DATASET RECORDS below:
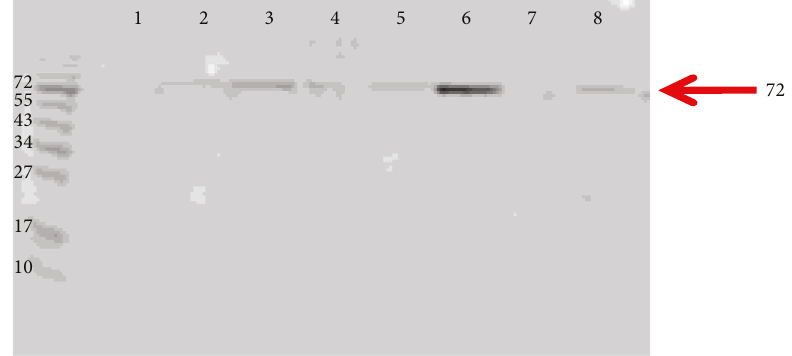
Figure 5: Detection of a 72kd Hb immunoreactive band on native HDL. Eight HDL samples from diabetic individuals were loaded on an SDS-PAGE gel and transferred to a PVDF membrane. Anti-Hb antibody was added to the membrane, as described in Methods. A 72 kd band was seen (arrow) indicating the presence of a cross-linked species.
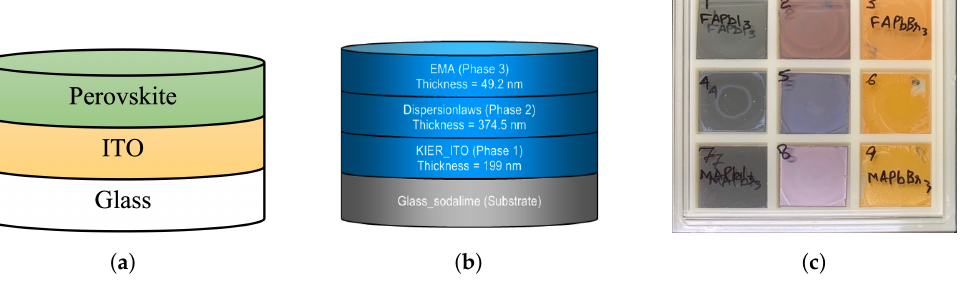
Figure 1. Perovskite material specimen defined by quaternary stoichiometric ratio; ( a ) thin-film laminated structure of specimen; ( b ) optical model structure for ellipsometry; ( c ) Perovskite samples.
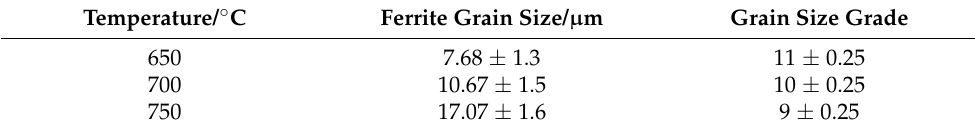
Table 2. Statistics of ferrite grain size and grain size grades of experimental steel.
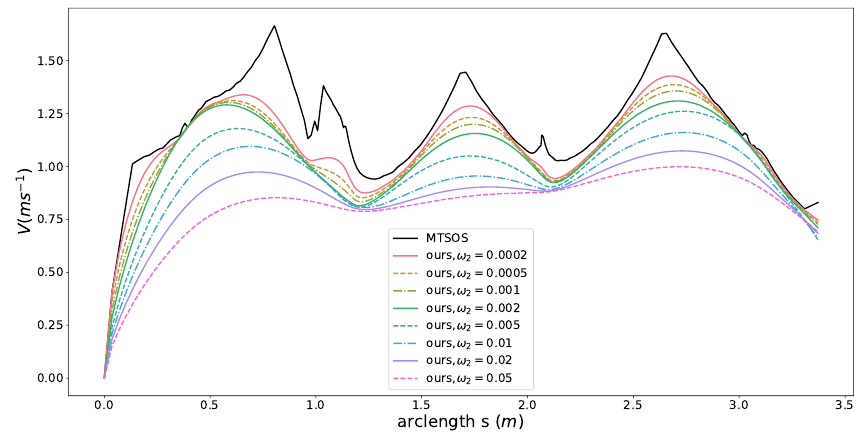
Figure 6. Speed planning results with different coefficients of the smoothness objective.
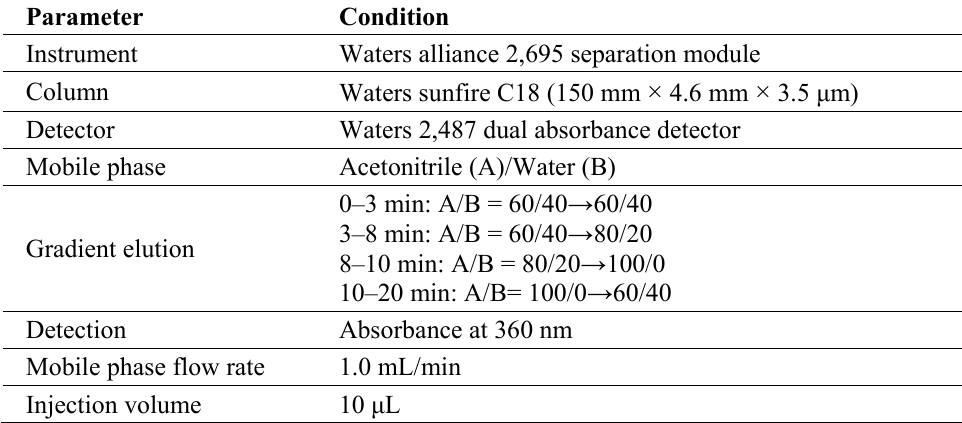
Table 4. Conditions for formaldehyde analysis using the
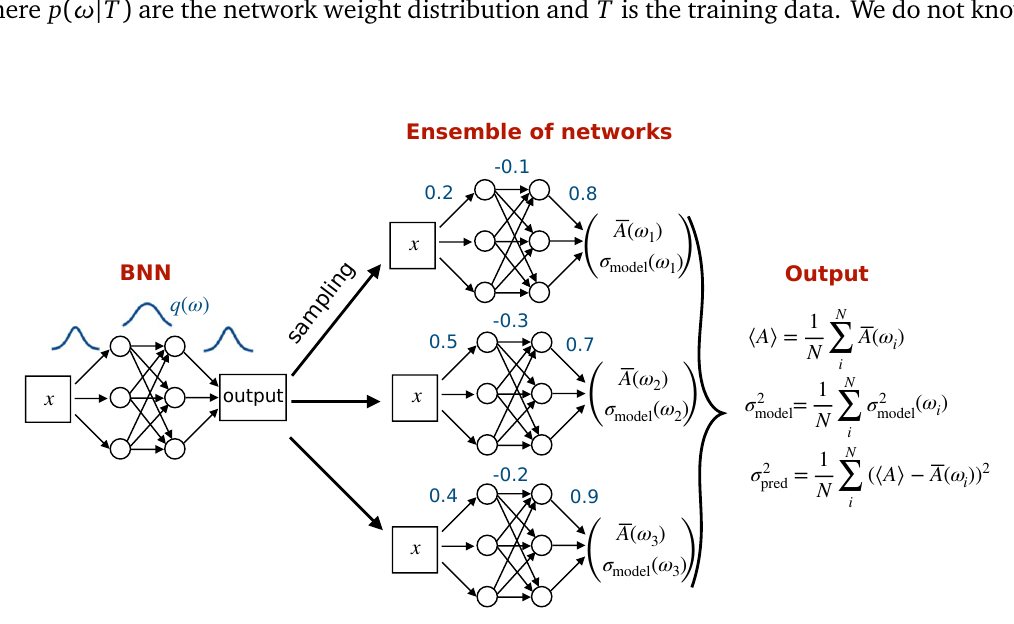
Figure 1: Illustration of the Bayesian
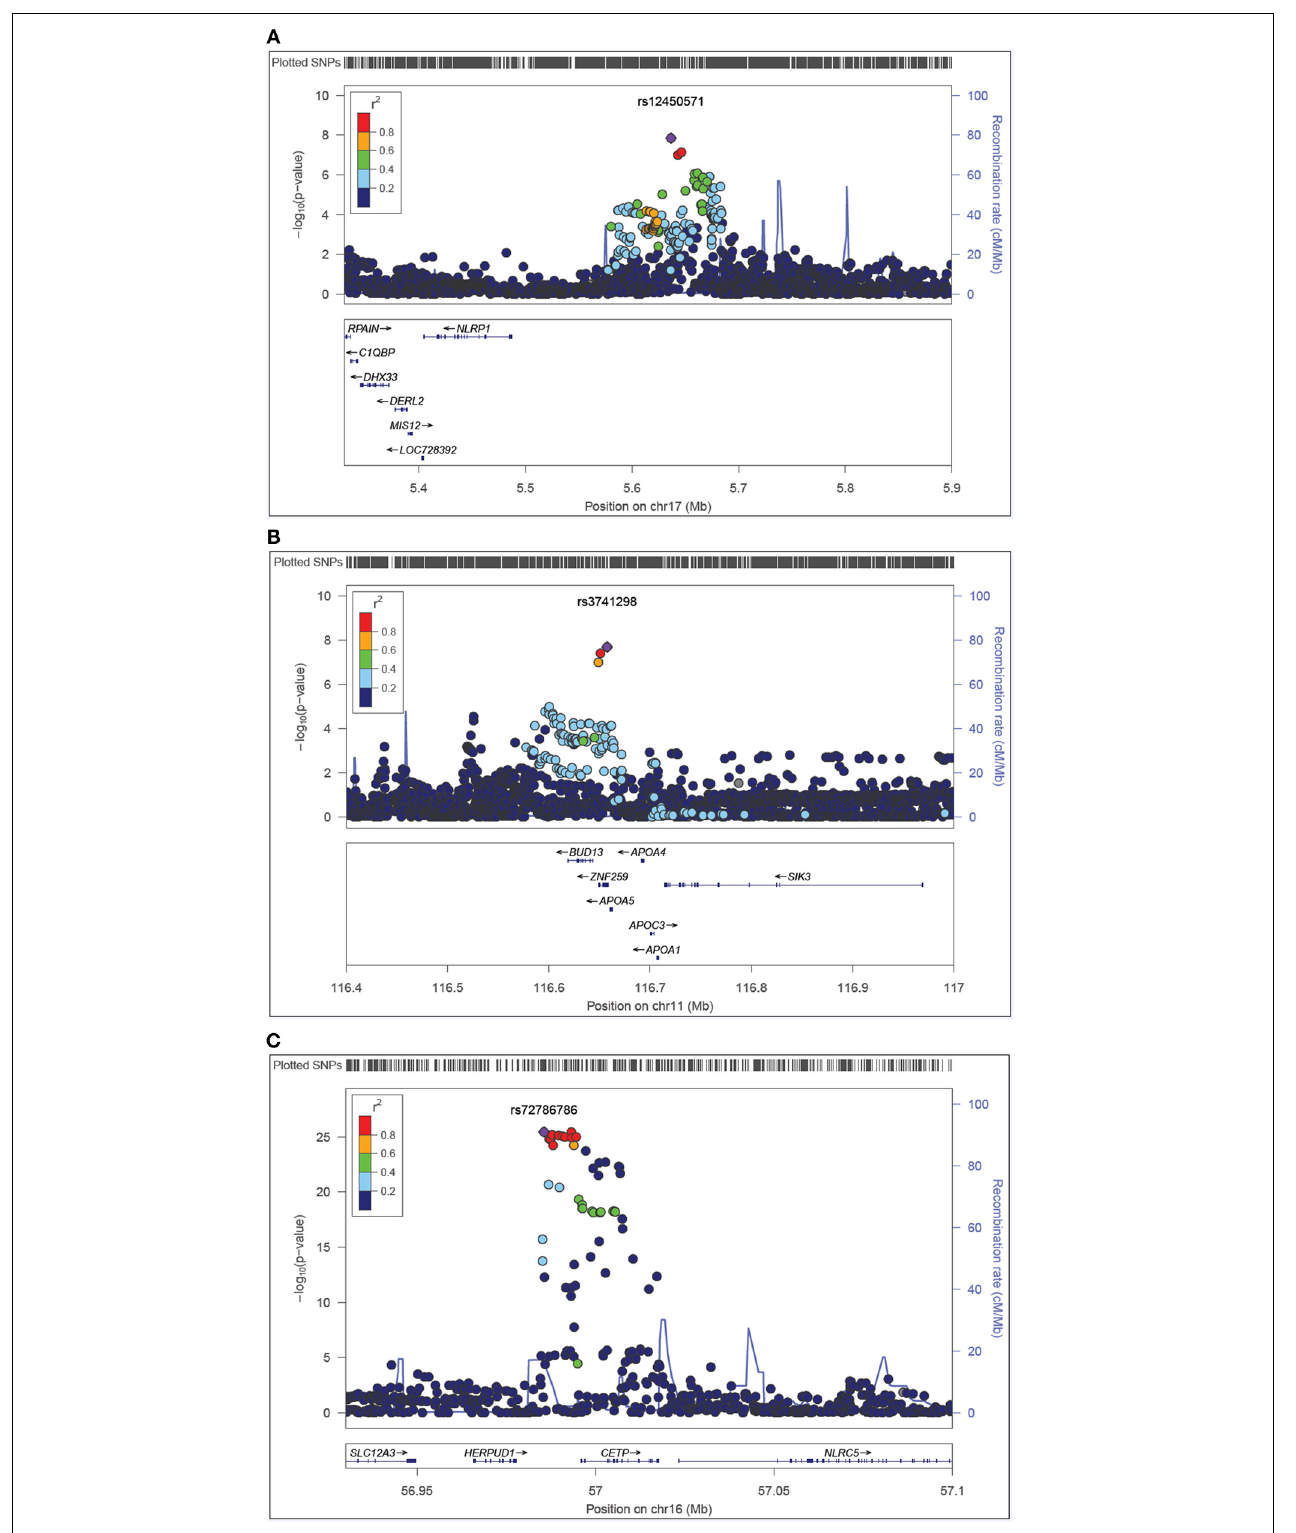
FIGURE 1 | Regional plots represent the associations between plasma levels of HDL and NLRP1 (A), ZNF259 (B), and CEPT (C) gene regions. The − log 10 ( p - value) for HDL is represented in the ordinate axis, while the chromosome position in Megabase (Mb) using build 37.3 is represented in the abscissa axis. The bottom panels give the relative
End of DATASET RECORDS.
● PROMPT
Your answer must be an exact copy of the records, with no pictures in it.

● EXERCISE SOLUTION
Figure 5: Detection of a 72kd Hb immunoreactive band on native HDL. Eight HDL samples from diabetic individuals were loaded on an SDS-PAGE gel and transferred to a PVDF membrane. Anti-Hb antibody was added to the membrane, as described in Methods. A 72 kd band was seen (arrow) indicating the presence of a cross-linked species.
Figure 1. Perovskite material specimen defined by quaternary stoichiometric ratio; ( a ) thin-film laminated structure of specimen; ( b ) optical model structure for ellipsometry; ( c ) Perovskite samples.
Table 2. Statistics of ferrite grain size and grain size grades of experimental steel.
Figure 6. Speed planning results with different coefficients of the smoothness objective.
Table 4. Conditions for formaldehyde analysis using the
Figure 1: Illustration of the Bayesian
FIGURE 1 | Regional plots represent the associations between plasma levels of HDL and NLRP1 (A), ZNF259 (B), and CEPT (C) gene regions. The − log 10 ( p - value) for HDL is represented in the ordinate axis, while the chromosome position in Megabase (Mb) using build 37.3 is represented in the abscissa axis. The bottom panels give the relative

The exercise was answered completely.